Ralph Steinman was a genuine physician–scientist always emphasizing that we have to bring new knowledge forward to the clinic to help patients. He was interested in vaccines for a long time and tirelessly emphasized the need to consider and exploit the biology of DCs for vaccines optimized to induce T-cell immunity. Furthermore, Steinman's pioneering research has stood the test of time. It has stimulated both immunological and medical research worldwide. Before DCs were identified and their basic role uncovered, we could not really understand how T-cell mediated immunity worked and how the immune orchestra was conducted.

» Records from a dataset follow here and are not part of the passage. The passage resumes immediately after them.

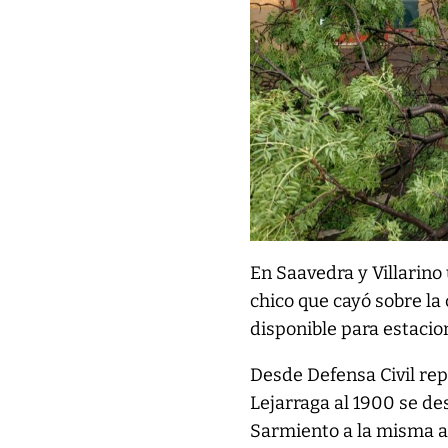
En Saavedra y Villarino
chico que cayó sobre la 
disponible para estacion
Desde Defensa Civil re
Lejarraga al 1900 se d
Sarmiento a la misma a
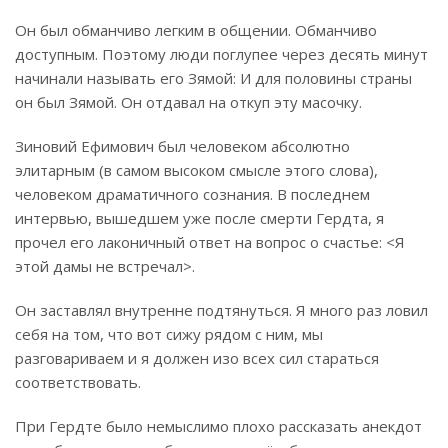
Он был обманчиво легким в общении. Обманчиво
доступным. Поэтому люди поглупее через десять минут
начинали называть его Зямой: И для половины страны
он был Зямой. Он отдавал на откуп эту масочку.
Зиновий Ефимович был человеком абсолютно
элитарным (в самом высоком смысле этого слова),
человеком драматичного сознания. В последнем
интервью, вышедшем уже после смерти Гердта, я
прочел его лаконичный ответ на вопрос о счастье: <Я
этой дамы не встречал>.
Он заставлял внутренне подтянуться. Я много раз ловил
себя на том, что вот сижу рядом с ним, мы
разговариваем и я должен изо всех сил стараться
соответствовать.
При Гердте было немыслимо плохо рассказать анекдот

The insights into DC biology are now crucial to understand and fight diseases, notably by designing better vaccines. Thus, it is no surprise that virtually every issue of most contemporary immunology journals contain articles on DCs; however, at least for the first 15 years after the initial reports of DCs, few immunologists studied these cells and many questioned their relevance or existence. In retrospect, this seems strange because if one reads the initial reports again they appear crystal clear so that the non-acceptance of the novel concept appears somewhat irrational today. At that time, however, the idea of a new and scarce hematopoietic lineage, which Steinman claimed to be “nature's adjuvant” for the initiation of antigen-specific immune responses, was totally against the mainstream view that macrophages were the logical cells to perform this function. Fortunately, Ralph Steinman was not the person to get discouraged, and was stubborn and brave enough to continue working on DCs.
Ralph Steinman was an enthusiastic teacher and mentor to many colleagues, and supportive to everyone genuinely interested in science. He was a brilliant scientist, and extremely smart. Ralph also very deeply impressed me as a caring and understanding human being, and because his family was so important to him. Ralph Steinman's legacy is immortal and will inspire generations of scientists. His scholars and friends will miss this unforgettable man not only as a scientist but also as a human being. I can only hope that this is some solace to his beloved family.